**Required work:** From the start of the items through the line containing "text Rysunek 5: Pomoc [373, 717, 902, 746]", swap "bbox" for "bounding box" and write those lines out again with nothing else altered.

----- Materials provided

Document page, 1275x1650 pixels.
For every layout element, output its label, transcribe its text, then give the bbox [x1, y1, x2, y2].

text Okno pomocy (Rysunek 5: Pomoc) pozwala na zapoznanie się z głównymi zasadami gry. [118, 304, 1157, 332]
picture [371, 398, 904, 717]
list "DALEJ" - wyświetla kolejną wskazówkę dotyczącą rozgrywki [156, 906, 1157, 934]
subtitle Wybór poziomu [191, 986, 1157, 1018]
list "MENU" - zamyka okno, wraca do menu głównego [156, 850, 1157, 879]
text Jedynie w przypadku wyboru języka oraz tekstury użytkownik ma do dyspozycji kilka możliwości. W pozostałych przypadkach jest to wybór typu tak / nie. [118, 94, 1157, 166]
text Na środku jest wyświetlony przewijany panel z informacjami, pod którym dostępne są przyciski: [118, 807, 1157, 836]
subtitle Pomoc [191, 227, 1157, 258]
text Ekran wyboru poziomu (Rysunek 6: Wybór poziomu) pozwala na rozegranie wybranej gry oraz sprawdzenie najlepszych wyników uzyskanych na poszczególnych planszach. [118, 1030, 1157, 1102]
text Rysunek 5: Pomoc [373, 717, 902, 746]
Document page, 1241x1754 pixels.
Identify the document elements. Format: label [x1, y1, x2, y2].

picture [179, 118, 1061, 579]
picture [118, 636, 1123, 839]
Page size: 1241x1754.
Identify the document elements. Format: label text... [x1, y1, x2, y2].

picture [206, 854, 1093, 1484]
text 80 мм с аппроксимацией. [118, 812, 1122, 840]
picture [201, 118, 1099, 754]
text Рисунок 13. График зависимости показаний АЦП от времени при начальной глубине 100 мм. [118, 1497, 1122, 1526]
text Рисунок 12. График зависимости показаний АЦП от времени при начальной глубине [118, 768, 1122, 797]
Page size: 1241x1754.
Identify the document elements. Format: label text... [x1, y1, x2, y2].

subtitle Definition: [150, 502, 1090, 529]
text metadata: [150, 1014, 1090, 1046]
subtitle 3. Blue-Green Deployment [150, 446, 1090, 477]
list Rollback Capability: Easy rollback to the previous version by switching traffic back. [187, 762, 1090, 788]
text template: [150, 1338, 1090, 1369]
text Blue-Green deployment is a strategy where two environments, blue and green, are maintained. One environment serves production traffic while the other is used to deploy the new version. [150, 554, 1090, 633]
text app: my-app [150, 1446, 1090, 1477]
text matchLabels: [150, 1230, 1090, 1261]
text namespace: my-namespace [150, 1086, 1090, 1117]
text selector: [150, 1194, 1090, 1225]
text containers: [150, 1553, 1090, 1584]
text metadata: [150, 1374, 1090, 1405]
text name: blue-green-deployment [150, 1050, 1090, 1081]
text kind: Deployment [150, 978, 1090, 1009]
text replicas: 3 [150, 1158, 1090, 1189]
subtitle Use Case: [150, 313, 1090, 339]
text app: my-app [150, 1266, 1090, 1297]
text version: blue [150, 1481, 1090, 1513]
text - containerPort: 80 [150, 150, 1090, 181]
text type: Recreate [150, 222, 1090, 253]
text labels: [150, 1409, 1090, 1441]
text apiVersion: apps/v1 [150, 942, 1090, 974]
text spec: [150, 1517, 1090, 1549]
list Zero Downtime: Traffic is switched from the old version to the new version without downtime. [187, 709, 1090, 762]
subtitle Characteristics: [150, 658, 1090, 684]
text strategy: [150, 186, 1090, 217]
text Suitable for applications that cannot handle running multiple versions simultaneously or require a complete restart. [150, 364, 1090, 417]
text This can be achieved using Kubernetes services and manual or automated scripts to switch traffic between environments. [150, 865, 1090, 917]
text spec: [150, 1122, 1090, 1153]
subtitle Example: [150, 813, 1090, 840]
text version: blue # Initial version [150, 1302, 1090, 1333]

----------

**Result of the exercise:**
Document page, 1275x1650 pixels.
For every layout element, output its label, transcribe its text, then give the bounding box [x1, y1, x2, y2].

text Okno pomocy (Rysunek 5: Pomoc) pozwala na zapoznanie się z głównymi zasadami gry. [118, 304, 1157, 332]
picture [371, 398, 904, 717]
list "DALEJ" - wyświetla kolejną wskazówkę dotyczącą rozgrywki [156, 906, 1157, 934]
subtitle Wybór poziomu [191, 986, 1157, 1018]
list "MENU" - zamyka okno, wraca do menu głównego [156, 850, 1157, 879]
text Jedynie w przypadku wyboru języka oraz tekstury użytkownik ma do dyspozycji kilka możliwości. W pozostałych przypadkach jest to wybór typu tak / nie. [118, 94, 1157, 166]
text Na środku jest wyświetlony przewijany panel z informacjami, pod którym dostępne są przyciski: [118, 807, 1157, 836]
subtitle Pomoc [191, 227, 1157, 258]
text Ekran wyboru poziomu (Rysunek 6: Wybór poziomu) pozwala na rozegranie wybranej gry oraz sprawdzenie najlepszych wyników uzyskanych na poszczególnych planszach. [118, 1030, 1157, 1102]
text Rysunek 5: Pomoc [373, 717, 902, 746]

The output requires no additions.